EN BREF – L’association Vivre à Grenoble crie son ras-le-bol face à ce qu’elle considère comme des pressions, voire des intimidations juridiques et financières, de la Ville de Grenoble à son encontre ou à l’encontre des citoyens qu’elle accompagne. Prônant « une véritable démocratie urbaine pour une ville à taille humaine », elle adresse au maire de Grenoble une lettre ouverte.
« Ça commence à bien faire ! » Le conseil d’administration de l’association Vivre à Grenoble pousse un coup de gueule contre la municipalité grenobloise, en même temps qu’il adresse très officiellement une lettre ouverte au maire Éric Piolle. Motif de sa colère ? Des « méthodes inacceptables » de la Ville « pour faire taire l’association », dénonce Vivre à Grenoble, et pour dissuader les citoyens de formuler des recours contre les projets urbains municipaux.
C’est un courrier du Centre des finances publiques qui a fait déborder le vase, explique Bruno de Lescure, président de l’association. Contrainte de s’acquitter de frais de justice, suite à un recours perdu contre le projet Araymond, l’association a demandé un échelonnement des paiements. Réponse de la Ville : une assignation pour faire prélever sur son compte… les 167 euros restants dus.
« Faire taire les oppositions citoyennes »
L’assignation agace d’autant plus Bruno de Lescure que « l’action judiciaire n’est pas totalement éteinte », une procédure devant le Conseil d’État ayant été engagée. Procédure qui, légalement, n’empêche pas la Ville de réclamer les frais de justice. « Le Droit le permet, on ne peut pas le contester, mais il y a la pratique », estime Éric le Gulludec, avocat de l’association dans le cadre d’une autre procédure, celle du terrain Galtier.
Cette « pratique » du Droit « s’inscrit dans une démarche de faire taire les oppositions citoyennes, d’essayer de dissuader les gens », estime l’avocat. Dans le cadre du recours contre le projet du terrain Galtier, ce ne sont pas quelques centaines, mais quelques millions d’euros que Grenoble Habitat* réclame aux riverains plaignants, accompagnés par l’association. Au motif d’un « préjudice moral » ou de la perte possible d’une subvention en cas de retard sur les travaux.
La Ville est moins prompte à appliquer les décisions de justice qui lui sont défavorables, juge encore l’association. La cour administrative d’appel a ainsi annulé le permis de construire d’un projet de construction rue Raspail. Problème : le bâtiment a été construit entretemps et une modification de sa façade, le point litigieux souligné, est bien improbable. De plus, la municipalité a attendu deux ans pour s’acquitter des 2 000 euros de fais de justice… qu’elle devait à Vivre à Grenoble.

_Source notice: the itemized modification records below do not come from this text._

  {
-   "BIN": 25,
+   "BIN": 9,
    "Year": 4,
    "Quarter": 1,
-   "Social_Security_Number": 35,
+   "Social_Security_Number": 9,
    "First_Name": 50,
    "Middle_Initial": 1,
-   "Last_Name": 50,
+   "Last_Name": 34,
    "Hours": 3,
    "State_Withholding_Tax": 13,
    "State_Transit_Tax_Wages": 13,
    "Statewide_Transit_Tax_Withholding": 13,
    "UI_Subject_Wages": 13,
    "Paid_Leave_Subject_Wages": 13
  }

Une équipe municipale autrefois proche de Vivre à Grenoble
Dans leur courrier comme face à la presse, les membres de l’association s’amusent surtout du changement de ton de l’équipe municipale en place, bien différent lorsque celle-ci était dans l’opposition. Des élus actuels de la Ville de Grenoble tels Christine Garnier, Hakim Sabri et même l’adjoint à la Démocratie locale Pascal Clouaire auraient été adhérents. De même que Vincent Comparat, président de l’Ades**, mouvement écologiste qui soutient la municipalité.
Une simple recherche par mot-clé sur le site de l’Ades permet en effet de constater que le mouvement ne manquait pas de relayer l’actualité de Vivre à Grenoble.

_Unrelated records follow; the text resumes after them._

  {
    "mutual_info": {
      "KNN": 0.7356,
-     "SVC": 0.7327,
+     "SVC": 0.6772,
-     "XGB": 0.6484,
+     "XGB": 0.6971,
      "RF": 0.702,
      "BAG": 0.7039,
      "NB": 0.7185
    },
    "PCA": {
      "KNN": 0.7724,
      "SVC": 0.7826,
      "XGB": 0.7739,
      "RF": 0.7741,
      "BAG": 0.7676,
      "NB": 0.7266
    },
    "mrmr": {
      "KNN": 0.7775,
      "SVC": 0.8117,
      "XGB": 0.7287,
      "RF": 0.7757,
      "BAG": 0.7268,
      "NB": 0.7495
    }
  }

« La politique de la majorité a changé en 2015. Nous, nous avons continué à agir en fonction de la philosophie qui est la nôtre, et qui fut la leur », assène Bruno de Lescure.
Quelle philosophie ? « Une véritable démocratie urbaine pour une ville à taille humaine », prône la lettre ouverte. « Nous sommes pour que l’on implique les gens dans la construction de leur ville, le plus en amont possible des permis de construire », complète Louis Cipri, membre de l’association.

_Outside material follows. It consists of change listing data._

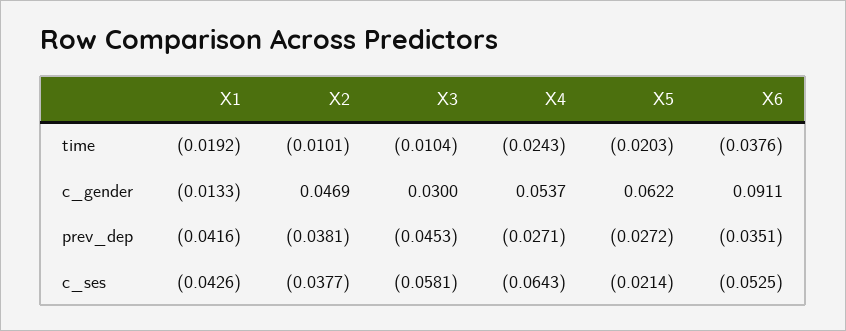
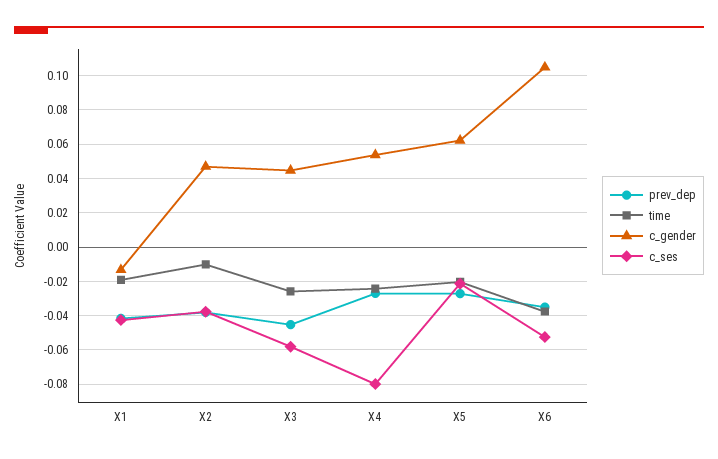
  {
    "time": {
      "X1": -0.0192,
      "X2": -0.0101,
-     "X3": -0.0104,
+     "X3": -0.025,
      "X4": -0.0243,
      "X5": -0.0203,
      "X6": -0.0376
    },
    "c_gender": {
      "X1": -0.0133,
      "X2": 0.0469,
-     "X3": 0.03,
+     "X3": 0.045,
      "X4": 0.0537,
      "X5": 0.0622,
-     "X6": 0.0911
+     "X6": 0.105
    },
    "prev_dep": {
      "X1": -0.0416,
      "X2": -0.0381,
      "X3": -0.0453,
      "X4": -0.0271,
      "X5": -0.0272,
      "X6": -0.0351
    },
    "c_ses": {
      "X1": -0.0426,
      "X2": -0.0377,
      "X3": -0.0581,
-     "X4": -0.0643,
+     "X4": -0.08,
      "X5": -0.0214,
      "X6": -0.0525
    }
  }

« La municipalité a décidé d’utiliser vraiment le Droit pour asphyxier l’association et faire peur à tous les requérants : sous Destot, on n’avait jamais osé faire comme cela ! », poursuit Bruno de Lescure. Et de conclure : « C’est un peu fort de café de la part de gens qui ont fait des recours pendant vingt ans, et qui ont été taxés de malades du recours par la majorité socialiste de l’époque ! » Sollicitée par Place Gre’net, la Ville n’a pas réagi au courrier de l’association.
Florent Mathieu
* La Ville de Grenoble est actionnaire à 51 % de la Société d’économie mixte (Sem) Grenoble Habitat, et compte six administrateurs au sein de son conseil d’administration. Sa présidente, Maryvonne Boileau, est également conseillère municipale de Grenoble.
** Association démocratie écologie solidarité.